Oh he did that same day. Buried emotions were running high that day for sure. All it took was me asking him if he remembered why they are exs and he figured it out quickly.

Biomom is a selfish, manipulative and unstable person. Time can change people and REALLY hope it has but I'm not counting on it.
 

kim75062

Active Member
I totally agree get out of this odd chat room it's nit let's make a new family. Focus on meeting his daughter. That's enough to manaage without adding the let all chat dynamic to this new situation.


Also I told hubby to direct the blame toward me for leaving the chat group. It was literally there first day of contact. He told her that he said some things that upset his wife and thinks it's better to have a relationship of their own without her biomom Involved. Daughter said she understood and is fine with that. (She Also told hubby to apologize and bring me chocolate and flowers )

I'm completely fine with being labeled the "jealous new wife". It couldn't be the further from the truth anyway lol
 

kim75062

Active Member
I honestly don't think a family trip is a bad idea. As long as you manage the meeting time with your husband and adopted D appropriately so your kids don't feel giped of his time. Also that Dad has time to decompress post meeting would be important factors. She having a home base and he having family support at hand is kind of a nice thought. Manage it well and it looks like you are thinking ahead. Pre Christmas on a school break might be ok. But if things go poorly the fall out could interfere with the holidays for everyone.
I agree with SWOT. Every situation is so unique and different. Don't you wish there was a easy button for this stuff?
Best of luck with your decision.


That was my way of thinking.
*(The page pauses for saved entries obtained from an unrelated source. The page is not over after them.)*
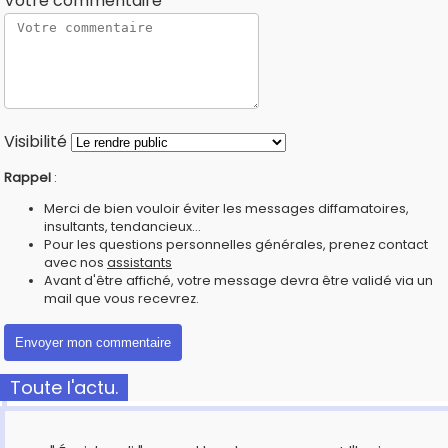
Votre commentaire
Visibilité
Rappel
:
Merci de bien vouloir éviter les messages diffamatoires,
insultants, tendancieux...
Pour les questions personnelles générales, prenez contact
avec nos
assistants
Avant d'être affiché, votre message devra être validé via un
mail que vous recevrez.
Toute l'actu.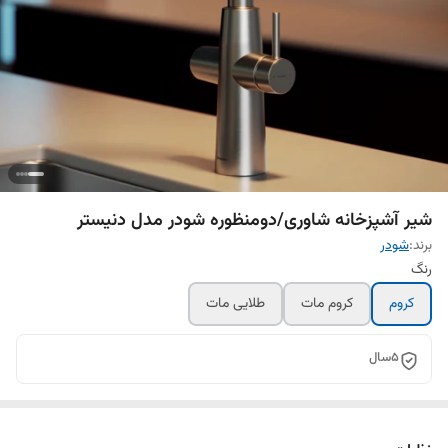
شیر آشپزخانه شاوری/دومنظوره شودر مدل دنیستر
برند:
شودر
رنگ
کروم
کروم مات
طلایی مات
5سال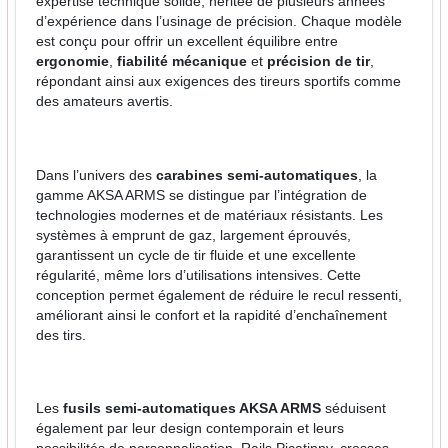
expertise technique solide, héritée de plusieurs années
d’expérience dans l’usinage de précision. Chaque modèle
est conçu pour offrir un excellent équilibre entre
ergonomie
,
fiabilité mécanique
et
précision de tir
,
répondant ainsi aux exigences des tireurs sportifs comme
des amateurs avertis.
Dans l’univers des
carabines semi-automatiques
, la
gamme AKSA ARMS se distingue par l’intégration de
technologies modernes et de matériaux résistants. Les
systèmes à emprunt de gaz, largement éprouvés,
garantissent un cycle de tir fluide et une excellente
régularité, même lors d’utilisations intensives. Cette
conception permet également de réduire le recul ressenti,
améliorant ainsi le confort et la rapidité d’enchaînement
des tirs.
Les
fusils semi-automatiques AKSA ARMS
séduisent
également par leur design contemporain et leurs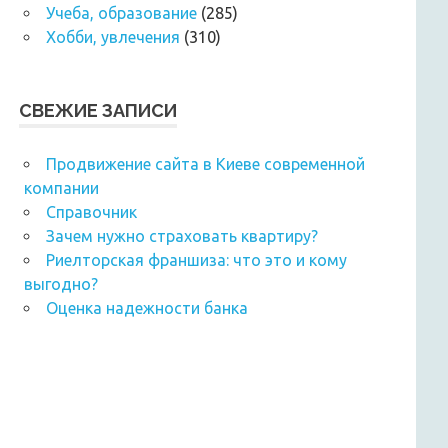
Учеба, образование
(285)
Хобби, увлечения
(310)
СВЕЖИЕ ЗАПИСИ
Продвижение сайта в Киеве современной
компании
Справочник
Зачем нужно страховать квартиру?
Риелторская франшиза: что это и кому
выгодно?
Оценка надежности банка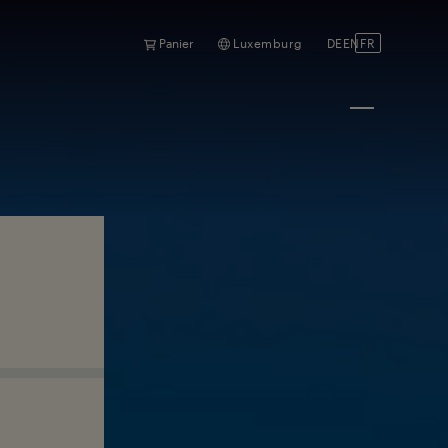
Panier
Luxemburg
DE
EN
FR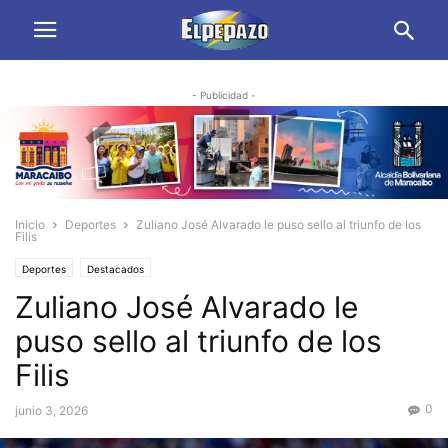
- Publicidad -
Inicio
Deportes
Zuliano José Alvarado le puso sello al triunfo de los
Filis
Deportes
Destacados
Zuliano José Alvarado le
puso sello al triunfo de los
Filis
0
junio 3, 2026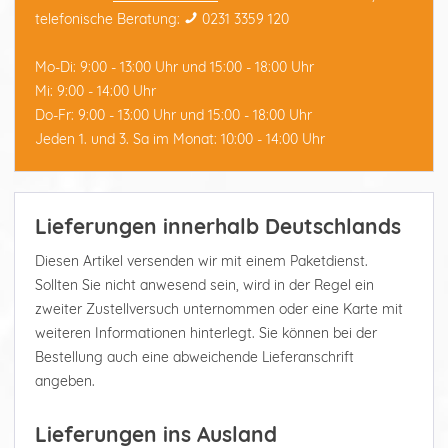
telefonische Beratung:
0231 3359 120
Mo-Di: 9:00 - 13:00 Uhr und 15:00 - 18:00 Uhr
Mi: 9:00 - 14:00 Uhr
Do-Fr: 9:00 - 13:00 Uhr und 15:00 - 18:00 Uhr
Jeden 1. und 3. Sa im Monat: 10:00 - 14:00 Uhr
Lieferungen innerhalb Deutschlands
Diesen Artikel versenden wir mit einem Paketdienst.
Sollten Sie nicht anwesend sein, wird in der Regel ein
zweiter Zustellversuch unternommen oder eine Karte mit
weiteren Informationen hinterlegt. Sie können bei der
Bestellung auch eine abweichende Lieferanschrift
angeben.
Lieferungen ins Ausland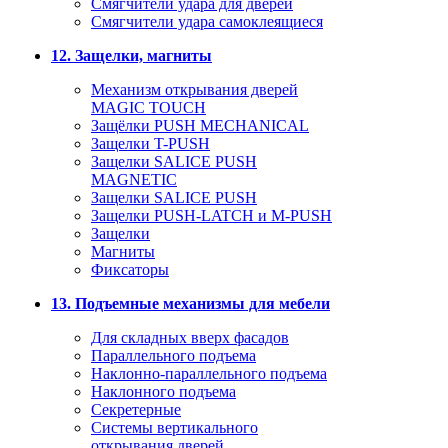
Смягчители удара для дверей
Cмягчители удара самоклеящиеся
12. Защелки, магниты
Механизм открывания дверей
MAGIC TOUCH
Защёлки PUSH MECHANICAL
Защелки T-PUSH
Защелки SALICE PUSH
MAGNETIC
Защелки SALICE PUSH
Защелки PUSH-LATCH и M-PUSH
Защелки
Магниты
Фиксаторы
13. Подъемные механизмы для мебели
Для складных вверх фасадов
Параллельного подъема
Наклонно-параллельного подъема
Наклонного подъема
Секретерные
Системы вертикального
открывания дверей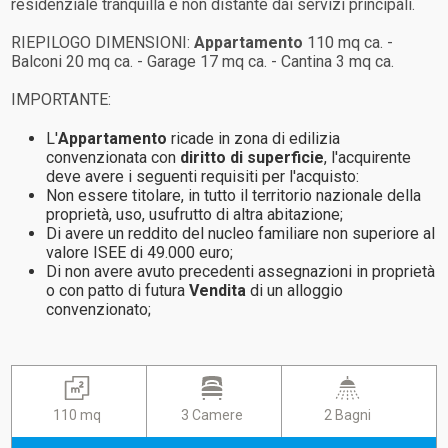
residenziale tranquilla e non distante dai servizi principali.
RIEPILOGO DIMENSIONI:
Appartamento
110 mq ca. -
Balconi 20 mq ca. - Garage 17 mq ca. - Cantina 3 mq ca.
IMPORTANTE:
L'
Appartamento
ricade in zona di edilizia
convenzionata con
diritto di superficie
, l'acquirente
deve avere i seguenti requisiti per l'acquisto:
Non essere titolare, in tutto il territorio nazionale della
proprietà, uso, usufrutto di altra abitazione;
Di avere un reddito del nucleo familiare non superiore al
valore ISEE di 49.000 euro;
Di non avere avuto precedenti assegnazioni in proprietà
o con patto di futura
Vendita
di un alloggio
convenzionato;
110 mq
3 Camere
2 Bagni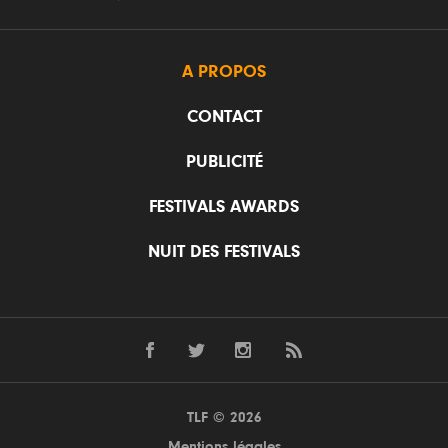
A PROPOS
CONTACT
PUBLICITÉ
FESTIVALS AWARDS
NUIT DES FESTIVALS
TLF © 2026
Mentions légales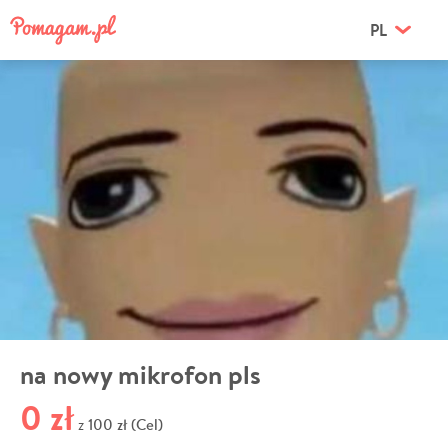
PL
na nowy mikrofon pls
0 zł
100 zł (Cel)
z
The place where we'd be is about 45 mins from daughters home. I figured we'd stay about a week, donsome family stuff for the first few days (we still have friends and in law family in the area as well) and then invite his daughter to meet him, then our children etc if she felt ready for that. Somehow our daughters seem completey fine with the entire situation so far. I hoping it's because we raised loving compassionate little people but preparing for the emotional explosion of jealousy.
 

Littleboylost

Long road but the path ahead holds hope.
That was my way of thinking. The place where we'd be is about 45 mins from daughters home. I figured we'd stay about a week, donsome family stuff for the first few days (we still have friends and in law family in the area as well) and then invite his daughter to meet him, then our children etc if she felt ready for that. Somehow our daughters seem completey fine with the entire situation so far. I hoping it's because we raised loving compassionate little people but preparing for the emotional explosion of jealousy.
I agree with SWOT take the meeting if other family members as a flexible plan depending upon how the meeting goes with bio dad.